* _Exercise prompt_
Reproduce the records below exactly from their first line through the line containing "ring mcp: (143, 81)", omitting all pictures.

* _Records to use_

=== Section Start ===

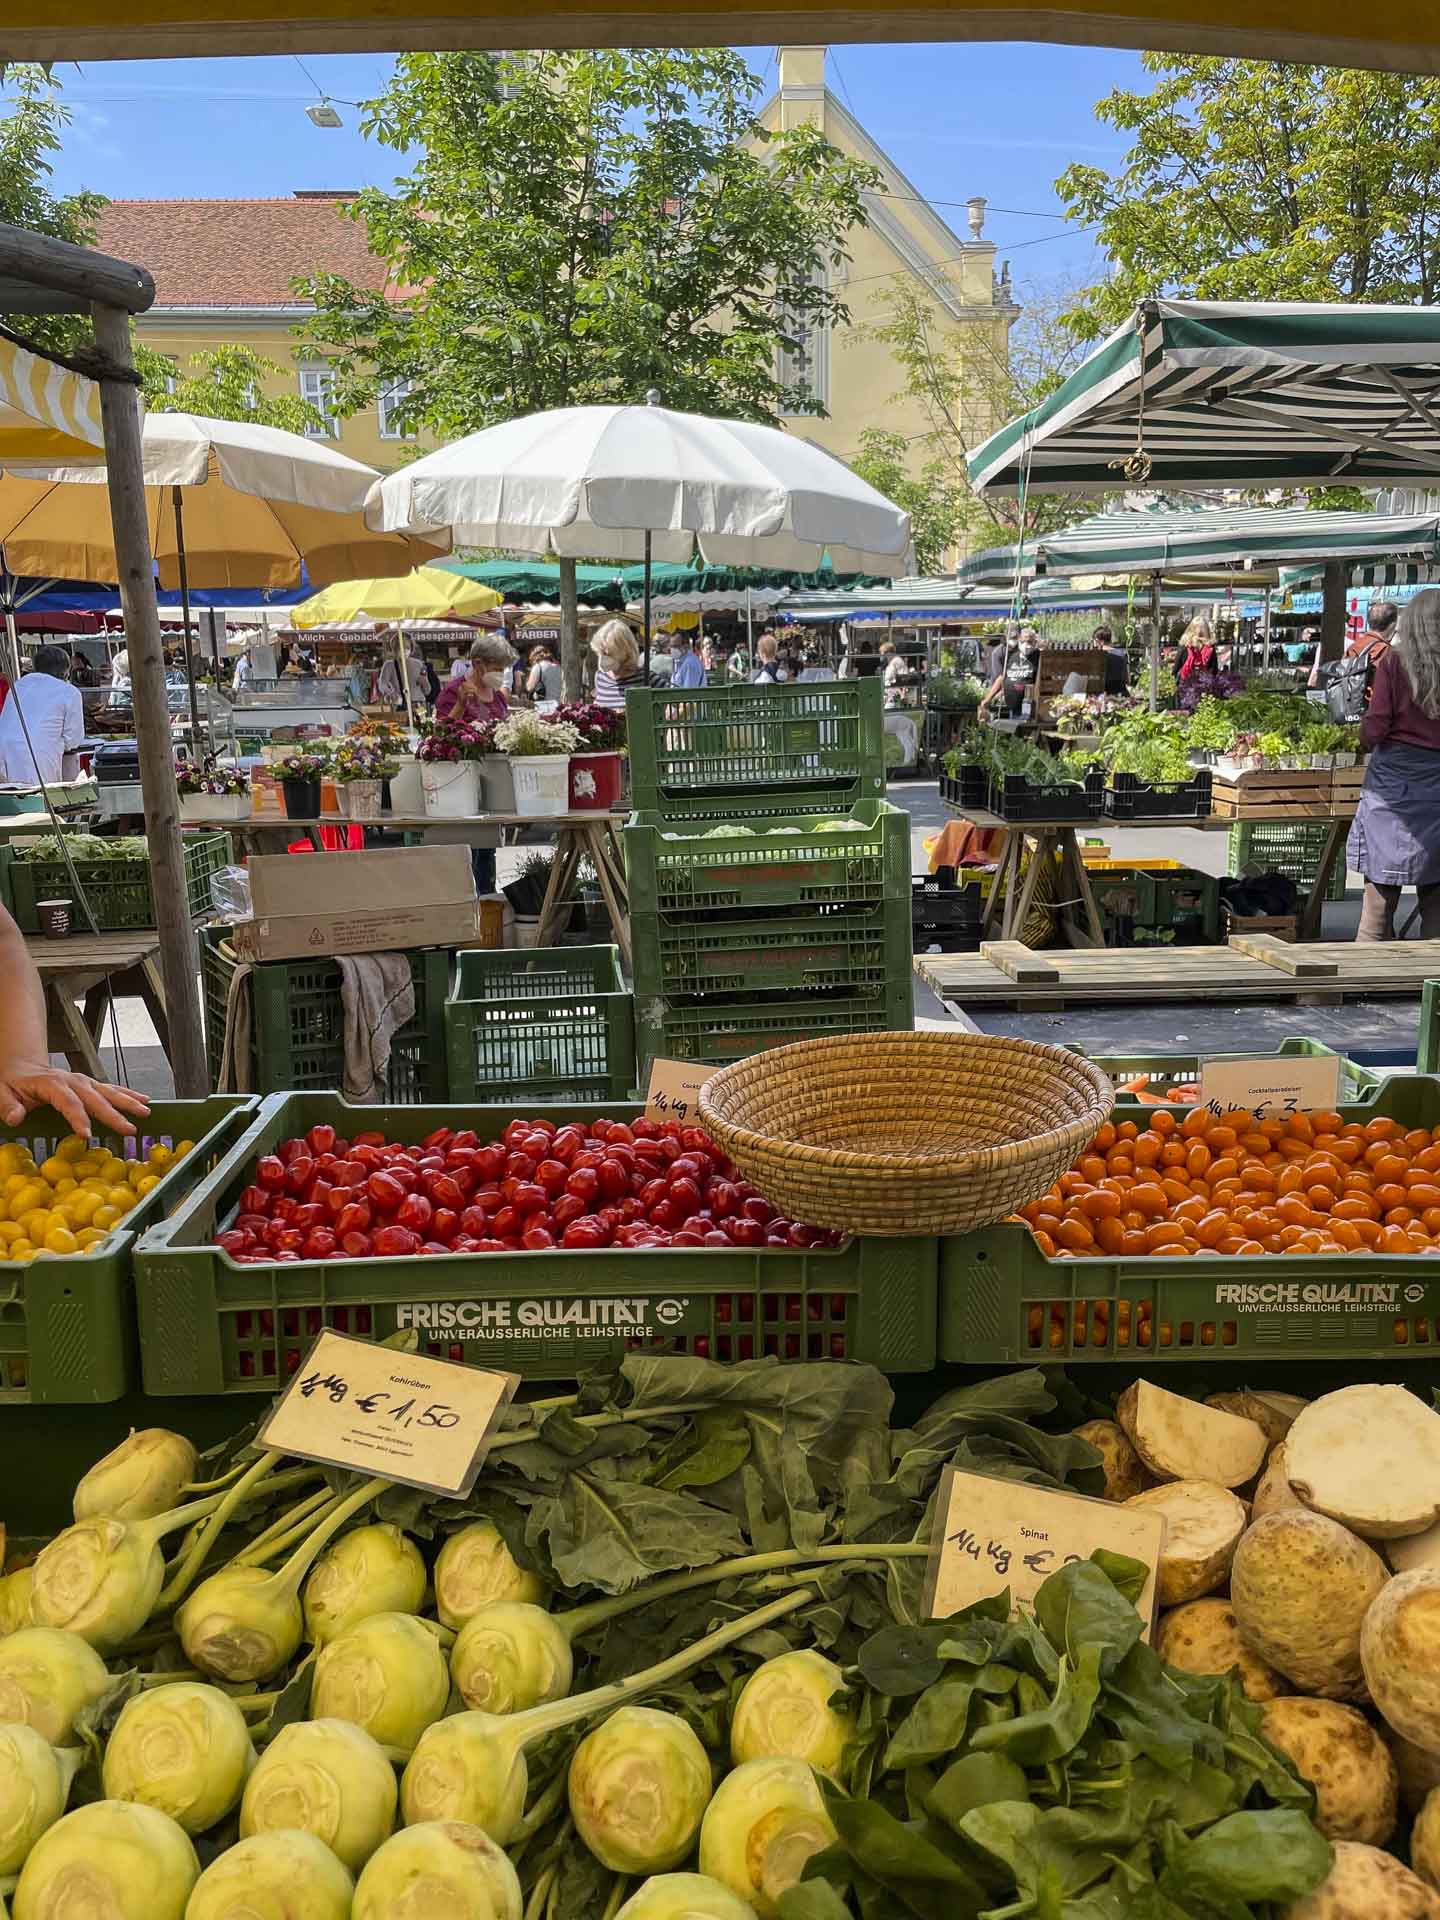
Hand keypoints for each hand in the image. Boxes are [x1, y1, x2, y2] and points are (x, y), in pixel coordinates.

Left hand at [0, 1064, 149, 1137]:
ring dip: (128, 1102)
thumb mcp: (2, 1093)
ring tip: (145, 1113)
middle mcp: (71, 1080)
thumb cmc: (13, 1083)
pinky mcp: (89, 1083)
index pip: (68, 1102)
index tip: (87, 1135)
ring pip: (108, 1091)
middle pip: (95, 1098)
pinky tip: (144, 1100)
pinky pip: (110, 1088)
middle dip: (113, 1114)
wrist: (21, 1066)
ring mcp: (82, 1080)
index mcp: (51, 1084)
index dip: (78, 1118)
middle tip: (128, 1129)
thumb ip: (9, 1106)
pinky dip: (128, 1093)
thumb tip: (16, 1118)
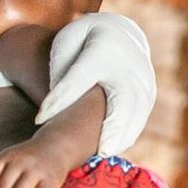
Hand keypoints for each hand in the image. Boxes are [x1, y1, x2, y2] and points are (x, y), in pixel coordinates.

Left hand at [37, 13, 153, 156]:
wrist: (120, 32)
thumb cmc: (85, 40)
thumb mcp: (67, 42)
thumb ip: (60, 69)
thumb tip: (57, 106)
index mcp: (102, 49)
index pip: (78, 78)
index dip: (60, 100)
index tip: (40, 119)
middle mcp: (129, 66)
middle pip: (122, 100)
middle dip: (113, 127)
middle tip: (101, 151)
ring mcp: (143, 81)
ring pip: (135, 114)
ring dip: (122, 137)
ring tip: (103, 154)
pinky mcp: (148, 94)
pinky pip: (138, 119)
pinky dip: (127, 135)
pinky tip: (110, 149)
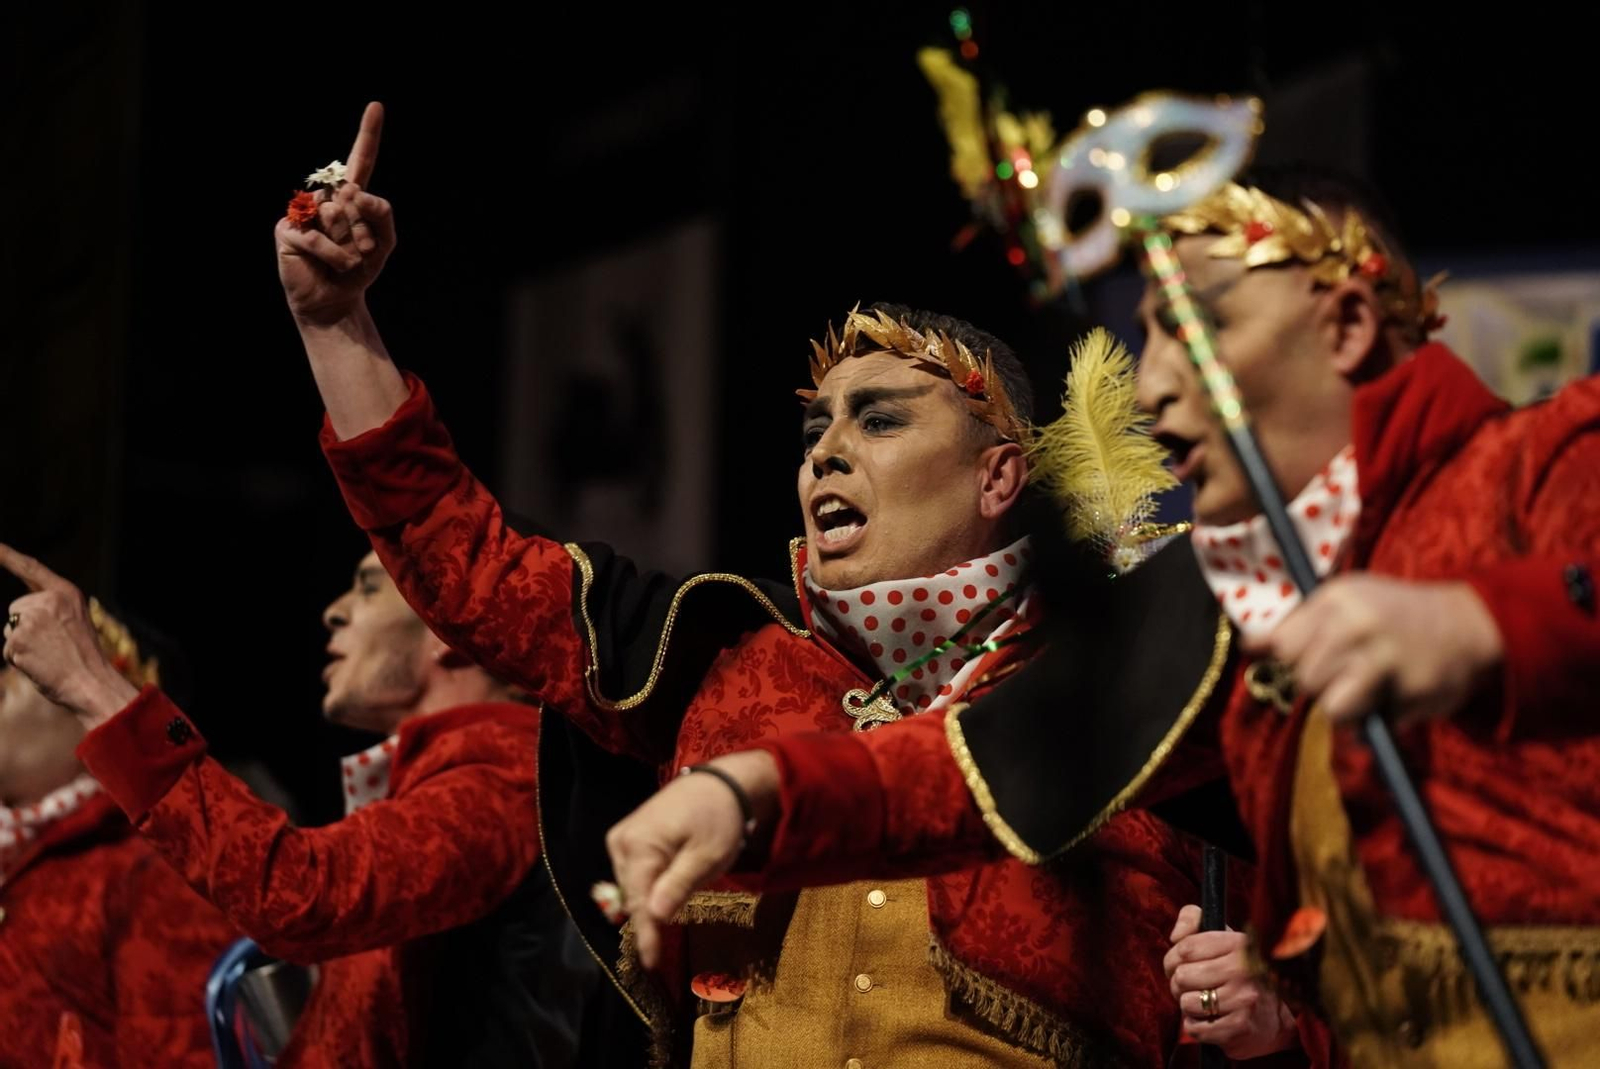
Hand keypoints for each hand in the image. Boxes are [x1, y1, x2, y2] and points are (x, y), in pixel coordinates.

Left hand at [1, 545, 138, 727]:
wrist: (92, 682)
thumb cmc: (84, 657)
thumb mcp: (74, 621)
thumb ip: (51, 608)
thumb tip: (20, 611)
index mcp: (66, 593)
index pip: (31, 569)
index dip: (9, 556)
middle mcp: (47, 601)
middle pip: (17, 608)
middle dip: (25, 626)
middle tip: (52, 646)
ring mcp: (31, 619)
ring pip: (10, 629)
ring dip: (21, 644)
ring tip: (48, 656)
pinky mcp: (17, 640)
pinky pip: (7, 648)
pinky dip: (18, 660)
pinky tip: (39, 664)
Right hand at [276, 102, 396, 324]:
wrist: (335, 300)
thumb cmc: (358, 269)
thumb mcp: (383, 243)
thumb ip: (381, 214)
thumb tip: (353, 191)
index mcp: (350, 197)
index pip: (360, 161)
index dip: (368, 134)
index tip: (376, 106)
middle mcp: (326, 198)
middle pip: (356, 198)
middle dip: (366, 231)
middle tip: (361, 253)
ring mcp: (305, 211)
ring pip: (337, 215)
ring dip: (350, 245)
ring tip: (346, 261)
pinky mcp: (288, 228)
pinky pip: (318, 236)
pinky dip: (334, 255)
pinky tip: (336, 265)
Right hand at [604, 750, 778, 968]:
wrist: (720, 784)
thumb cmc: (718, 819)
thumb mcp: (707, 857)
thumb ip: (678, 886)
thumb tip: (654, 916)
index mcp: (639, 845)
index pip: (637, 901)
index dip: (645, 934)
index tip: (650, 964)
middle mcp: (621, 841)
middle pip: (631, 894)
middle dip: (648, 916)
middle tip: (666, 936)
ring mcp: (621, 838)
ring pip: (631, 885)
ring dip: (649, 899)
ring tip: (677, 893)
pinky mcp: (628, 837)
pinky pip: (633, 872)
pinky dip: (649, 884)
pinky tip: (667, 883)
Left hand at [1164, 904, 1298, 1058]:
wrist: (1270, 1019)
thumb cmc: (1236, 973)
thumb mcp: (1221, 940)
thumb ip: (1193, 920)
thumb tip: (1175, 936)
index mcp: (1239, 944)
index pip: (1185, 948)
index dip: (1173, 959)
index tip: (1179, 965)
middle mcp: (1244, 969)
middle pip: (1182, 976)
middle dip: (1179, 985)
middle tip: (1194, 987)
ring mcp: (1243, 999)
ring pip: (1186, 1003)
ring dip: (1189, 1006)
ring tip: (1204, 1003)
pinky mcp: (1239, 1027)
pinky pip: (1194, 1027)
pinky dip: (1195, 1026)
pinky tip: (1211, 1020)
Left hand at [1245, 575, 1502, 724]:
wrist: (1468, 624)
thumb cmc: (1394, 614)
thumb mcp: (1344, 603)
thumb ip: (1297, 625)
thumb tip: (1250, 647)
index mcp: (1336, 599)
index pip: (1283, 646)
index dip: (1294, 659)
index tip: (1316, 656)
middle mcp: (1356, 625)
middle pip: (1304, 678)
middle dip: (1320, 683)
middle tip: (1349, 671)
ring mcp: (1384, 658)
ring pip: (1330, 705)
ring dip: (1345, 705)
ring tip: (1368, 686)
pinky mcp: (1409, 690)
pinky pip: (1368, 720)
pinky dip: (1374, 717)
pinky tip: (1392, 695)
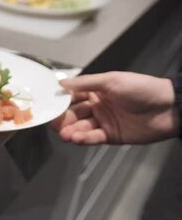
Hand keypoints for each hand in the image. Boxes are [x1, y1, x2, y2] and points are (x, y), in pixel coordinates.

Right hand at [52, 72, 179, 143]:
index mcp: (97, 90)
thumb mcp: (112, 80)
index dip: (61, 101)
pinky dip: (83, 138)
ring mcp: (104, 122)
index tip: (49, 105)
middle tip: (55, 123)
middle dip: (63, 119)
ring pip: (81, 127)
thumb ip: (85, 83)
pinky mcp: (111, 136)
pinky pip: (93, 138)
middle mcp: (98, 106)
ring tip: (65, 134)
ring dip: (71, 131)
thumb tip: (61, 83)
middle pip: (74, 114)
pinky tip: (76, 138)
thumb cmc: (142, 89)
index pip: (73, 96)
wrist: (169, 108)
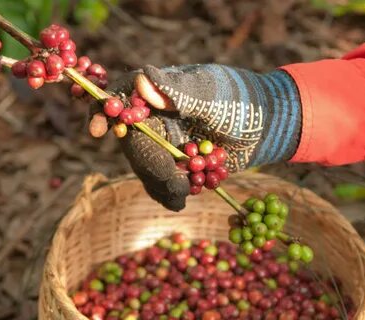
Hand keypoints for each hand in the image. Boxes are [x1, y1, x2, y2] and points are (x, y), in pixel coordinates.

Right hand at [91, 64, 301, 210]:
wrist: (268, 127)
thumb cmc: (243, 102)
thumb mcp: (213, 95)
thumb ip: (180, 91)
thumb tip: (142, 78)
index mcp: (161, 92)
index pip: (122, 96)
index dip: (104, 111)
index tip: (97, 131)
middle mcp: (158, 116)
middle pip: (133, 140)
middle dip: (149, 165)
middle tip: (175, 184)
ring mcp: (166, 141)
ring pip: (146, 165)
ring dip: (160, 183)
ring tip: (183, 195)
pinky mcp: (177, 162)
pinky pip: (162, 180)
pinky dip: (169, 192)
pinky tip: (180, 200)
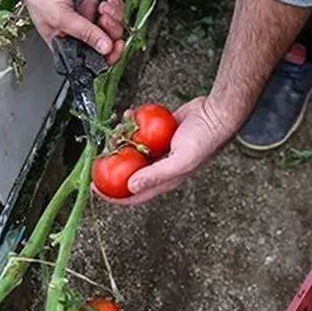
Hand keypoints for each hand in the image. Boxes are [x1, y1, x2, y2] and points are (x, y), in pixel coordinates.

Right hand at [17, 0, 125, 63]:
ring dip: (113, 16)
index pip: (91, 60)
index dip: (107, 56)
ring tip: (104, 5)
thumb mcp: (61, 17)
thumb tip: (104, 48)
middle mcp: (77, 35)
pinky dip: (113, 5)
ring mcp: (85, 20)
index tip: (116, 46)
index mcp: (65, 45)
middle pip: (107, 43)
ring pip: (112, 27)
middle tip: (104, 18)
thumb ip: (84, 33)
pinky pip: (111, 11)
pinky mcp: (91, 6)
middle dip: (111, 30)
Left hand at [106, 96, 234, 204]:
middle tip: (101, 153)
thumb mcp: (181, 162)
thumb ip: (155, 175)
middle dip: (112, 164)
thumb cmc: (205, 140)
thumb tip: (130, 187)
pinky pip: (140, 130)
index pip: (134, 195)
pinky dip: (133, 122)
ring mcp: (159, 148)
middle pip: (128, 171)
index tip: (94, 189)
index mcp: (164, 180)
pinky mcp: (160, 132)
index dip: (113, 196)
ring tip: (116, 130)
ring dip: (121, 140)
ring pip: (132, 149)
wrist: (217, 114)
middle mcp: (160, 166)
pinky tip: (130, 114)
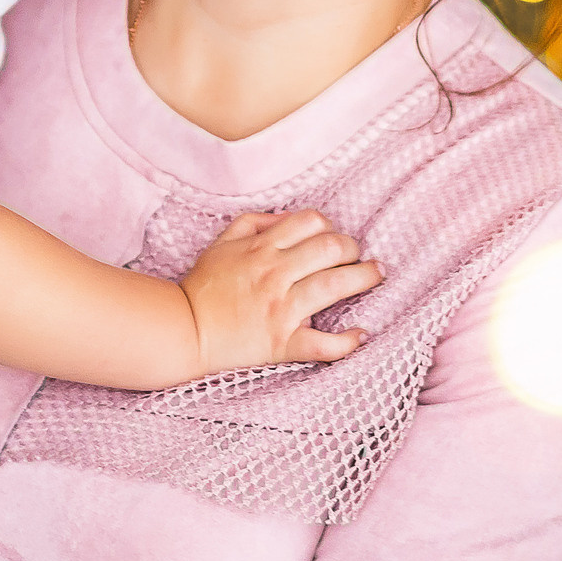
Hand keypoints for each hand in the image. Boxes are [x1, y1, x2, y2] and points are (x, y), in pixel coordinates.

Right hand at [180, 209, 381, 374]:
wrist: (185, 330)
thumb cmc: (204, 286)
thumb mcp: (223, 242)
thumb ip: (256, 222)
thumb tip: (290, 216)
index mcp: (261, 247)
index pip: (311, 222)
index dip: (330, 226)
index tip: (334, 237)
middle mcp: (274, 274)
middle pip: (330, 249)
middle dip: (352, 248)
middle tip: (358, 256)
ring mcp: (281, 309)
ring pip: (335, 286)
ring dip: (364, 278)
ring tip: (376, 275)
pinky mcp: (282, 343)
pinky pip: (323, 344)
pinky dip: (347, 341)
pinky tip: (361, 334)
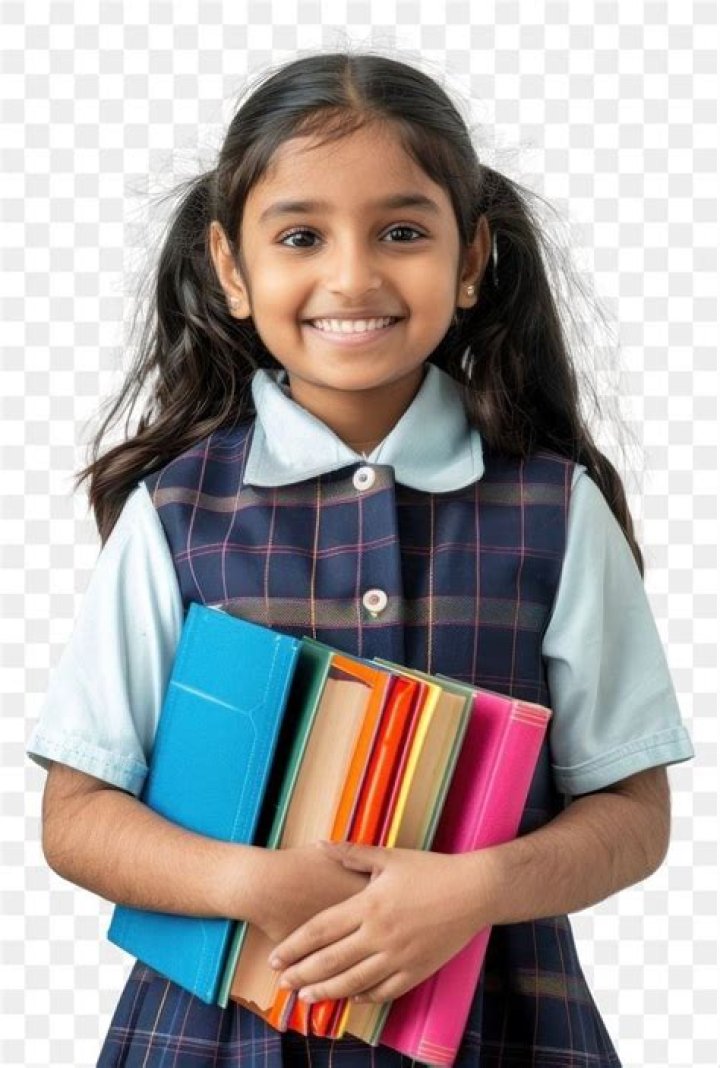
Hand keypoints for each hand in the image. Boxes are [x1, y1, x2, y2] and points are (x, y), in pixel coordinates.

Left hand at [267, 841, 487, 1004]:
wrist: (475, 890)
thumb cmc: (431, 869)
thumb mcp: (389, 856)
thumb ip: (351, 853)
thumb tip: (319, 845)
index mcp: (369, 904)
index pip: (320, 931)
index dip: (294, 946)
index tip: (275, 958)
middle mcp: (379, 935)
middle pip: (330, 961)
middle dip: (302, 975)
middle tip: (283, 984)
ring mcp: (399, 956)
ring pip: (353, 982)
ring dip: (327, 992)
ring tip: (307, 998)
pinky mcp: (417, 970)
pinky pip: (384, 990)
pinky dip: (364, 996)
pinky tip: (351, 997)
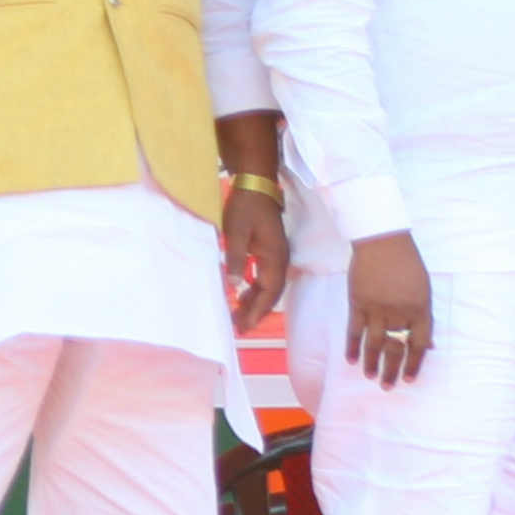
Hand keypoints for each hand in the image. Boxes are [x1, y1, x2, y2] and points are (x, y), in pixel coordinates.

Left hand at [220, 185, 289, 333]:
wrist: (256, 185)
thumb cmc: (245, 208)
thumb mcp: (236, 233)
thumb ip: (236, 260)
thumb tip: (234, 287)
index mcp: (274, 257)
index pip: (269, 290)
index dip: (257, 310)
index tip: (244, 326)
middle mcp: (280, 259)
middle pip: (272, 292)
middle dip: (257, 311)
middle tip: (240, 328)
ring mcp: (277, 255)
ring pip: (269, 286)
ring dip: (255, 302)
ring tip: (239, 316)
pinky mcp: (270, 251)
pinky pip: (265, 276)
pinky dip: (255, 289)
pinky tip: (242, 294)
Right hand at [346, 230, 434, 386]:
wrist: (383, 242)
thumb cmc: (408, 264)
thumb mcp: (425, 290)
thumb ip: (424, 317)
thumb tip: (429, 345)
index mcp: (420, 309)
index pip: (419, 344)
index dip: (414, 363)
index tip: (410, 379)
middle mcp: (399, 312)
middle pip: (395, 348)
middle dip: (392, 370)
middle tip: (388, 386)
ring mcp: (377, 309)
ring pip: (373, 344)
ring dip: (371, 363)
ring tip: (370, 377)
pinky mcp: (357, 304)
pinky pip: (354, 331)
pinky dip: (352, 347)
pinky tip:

=== Section End ===

* _Exercise output_
Hand keypoints for each hand in the image. Boxes are [x1, y1, x2, y2] and points are (x, y), in pixel coordinates.

Left hand at [0, 1064, 149, 1137]:
ring dip: (128, 1102)
thumb mcp: (2, 1093)
ring tip: (145, 1113)
middle mcp: (71, 1080)
thumb cmc: (13, 1083)
pinky mcp: (89, 1083)
index pip: (68, 1102)
index tip: (87, 1135)
ring pip: (108, 1091)
middle pip: (95, 1098)
pinky tip: (144, 1100)
pinky pip: (110, 1088)
middle dip: (113, 1114)
wrist: (21, 1066)
ring mcp: (82, 1080)
index mcp: (51, 1084)
index dip: (78, 1118)
middle tip: (128, 1129)
thumb ip: (9, 1106)
pinky dip: (128, 1093)
thumb tip: (16, 1118)
Hand keypoints for each hand in the image. Boxes are [x1, y1, x2, y2] and points are (x, y), in pixel coordinates.

Left hand at [37, 13, 153, 156]:
wrist: (120, 32)
thumb cmc: (85, 40)
thumb mcp: (67, 42)
thumb ip: (60, 69)
thumb tip: (57, 106)
index mcp: (102, 49)
index pip: (78, 78)
index dip: (60, 100)
index tip: (40, 119)
middle mcp: (129, 66)
middle pip: (122, 100)
middle dip: (113, 127)
middle tip: (101, 151)
ring mcp: (143, 81)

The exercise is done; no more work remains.